Even the major museums in Hanoi — such as Vietnam National Fine Arts Museum or Vietnam National Museum of History — contain a huge collection of valuable and unique works, but they still have not really attracted the majority of the public and were not promoted for their inherent value.
Since then, Vu Do believed a more modern, friendly and educational approach will be the new direction.
Is personal style important?
Personal style in art is a very important aspect. But to find or attain this, he explains that people should focus on the process instead of the result. “It’s all about the process, not the product.”
“We can’t come up with any ideas by ourselves, in fact, we learn from those around us. Even Van Gogh was influenced by Ukiyo-e, a genre of Japanese art in the Impressionist period. We all draw inspiration from our surroundings and other cultures. After gaining knowledge and information, we would base on our personal choice to gather and synthesize them into a new one.”
However, for today’s young people, it is too early for them to shape their personal style. To be able to confidently say “My personal style is…”, you have to experiment, try new things and not be limited by preconceived notions.
Moreover, the world is always changing, and so are we. Just like how Marcel Duchamp stopped making art and focused on playing chess, and only after he died that humanity discovered a “treasure” that he had worked on in secret.
“Newbies should not care too much about personal style, but should try to see and find out what they are interested in and stick with it. Even if you can’t go far, the fact that you are taking risks and being curious is already encouraging. Then, even if you don’t find a specific style, you will still find out other new things.”
Making effort to enhance artistic appreciation
Museums, galleries, art centers, and the other avenues for art play an important part in enhancing artistic appreciation. These exhibition spaces, in addition to displaying artworks, also come with information walls, curator’s messages, and captions for artworks.
Vu Do believes that the captions for artworks play an important part in connecting art with the audience.
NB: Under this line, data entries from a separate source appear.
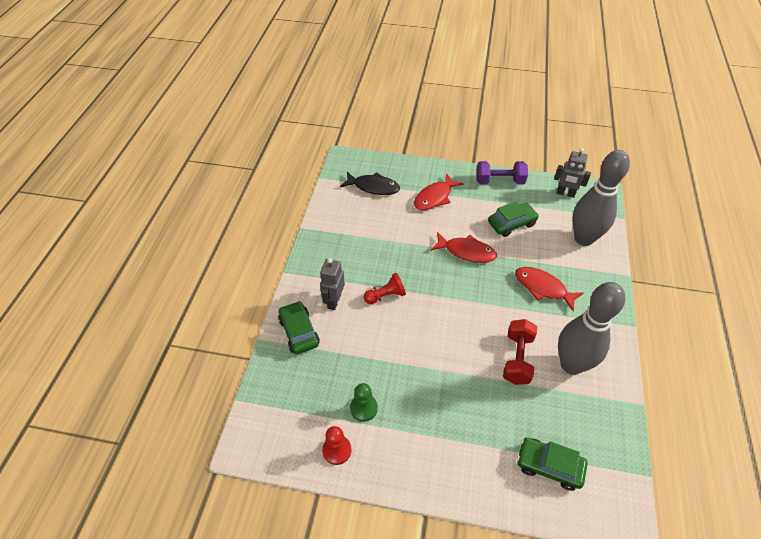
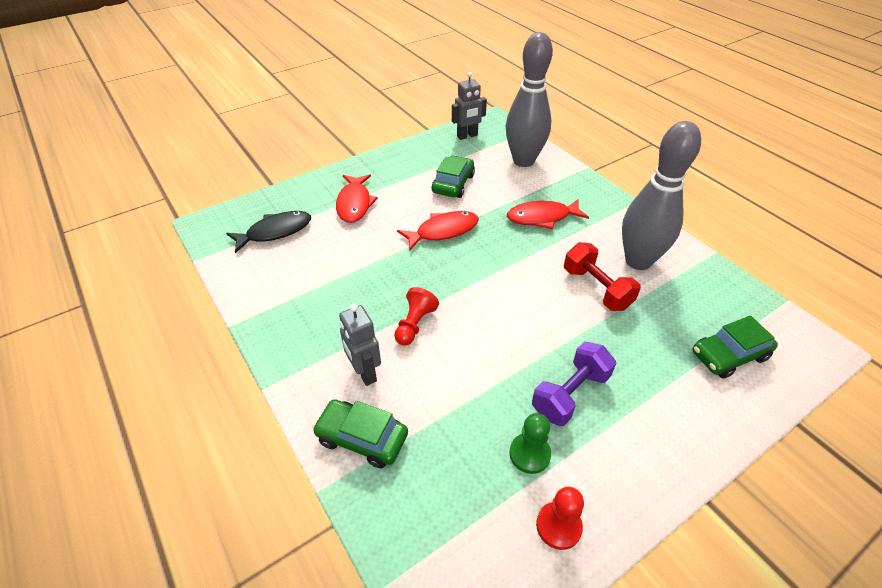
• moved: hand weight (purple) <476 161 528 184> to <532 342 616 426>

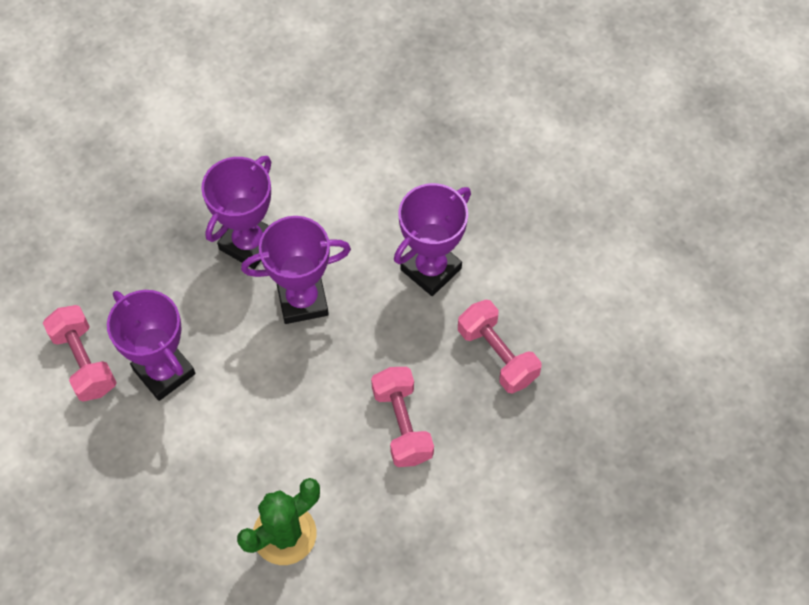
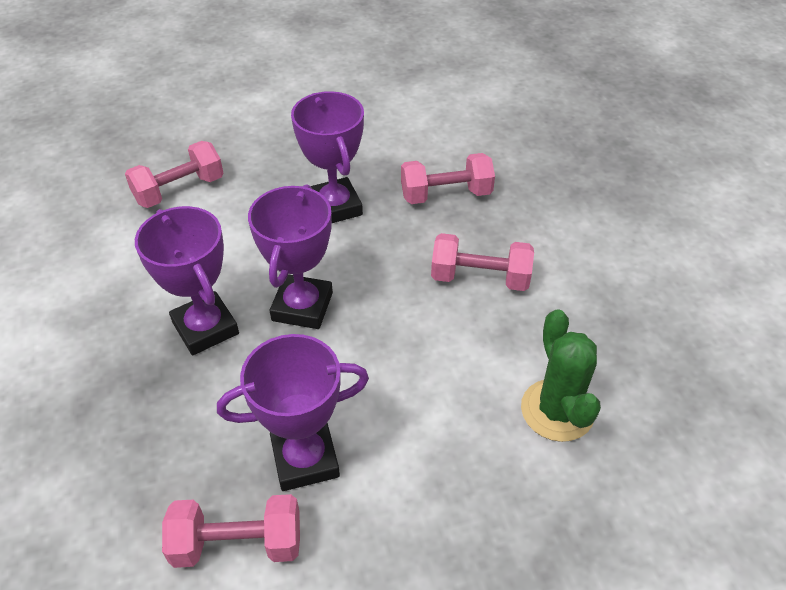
• added: hand weight (rose-pink) <125 141 224 208>

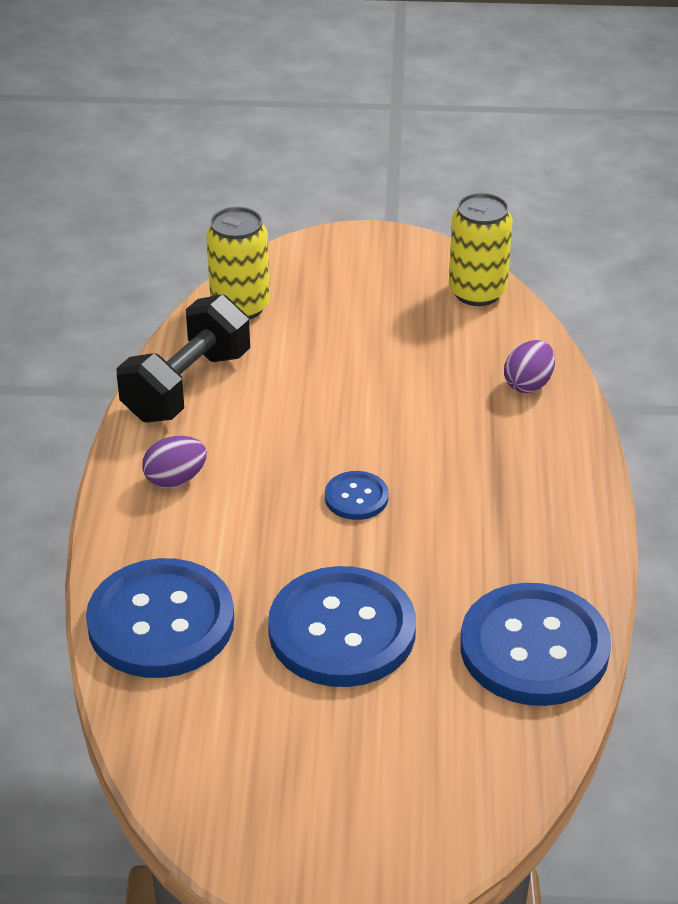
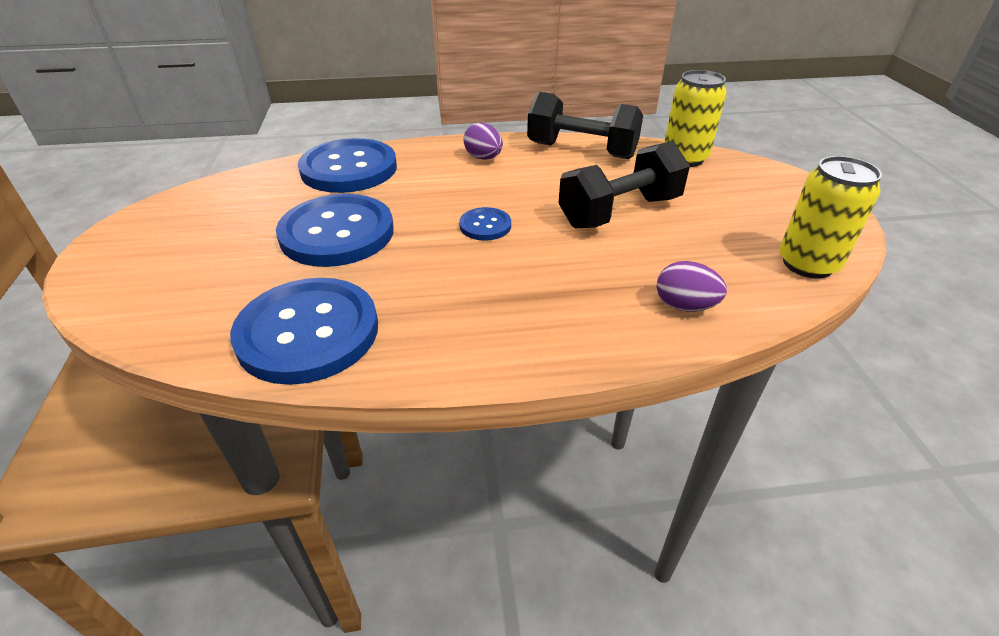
• added: hand weight (ebony) <558 141 690 228>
The captions are not necessarily explanatory of the work. They can provide data such as materials, creation process, inspiration or historical stories. From there, the audience can contemplate by themselves.
The investment and design of art tours and interactive workshops for young audiences, alternating with other programs for adults, is also a direction pursued by many museums around the world.
Social changes and different influences also forced art transmission and enjoyment to adapt to new circumstances. Digital exhibitions, art events, and online art talks have gradually become more popular, and have unleashed the preeminent strengths of new formats.
In Vietnam there is also a strong development of art-loving communities. These groups not only attract people who love to learn about art, but also professional artists who have passion to share with their audiences.
“Everyone should have a foundation of knowledge in art history. From there, you can see an artwork with your own personal feelings and contemplations. As for me, recently I was attracted to the art heritage and conservation industry. More generally, understanding history is also like a bridge to bring you closer and further to the world of art,” said Vu Do.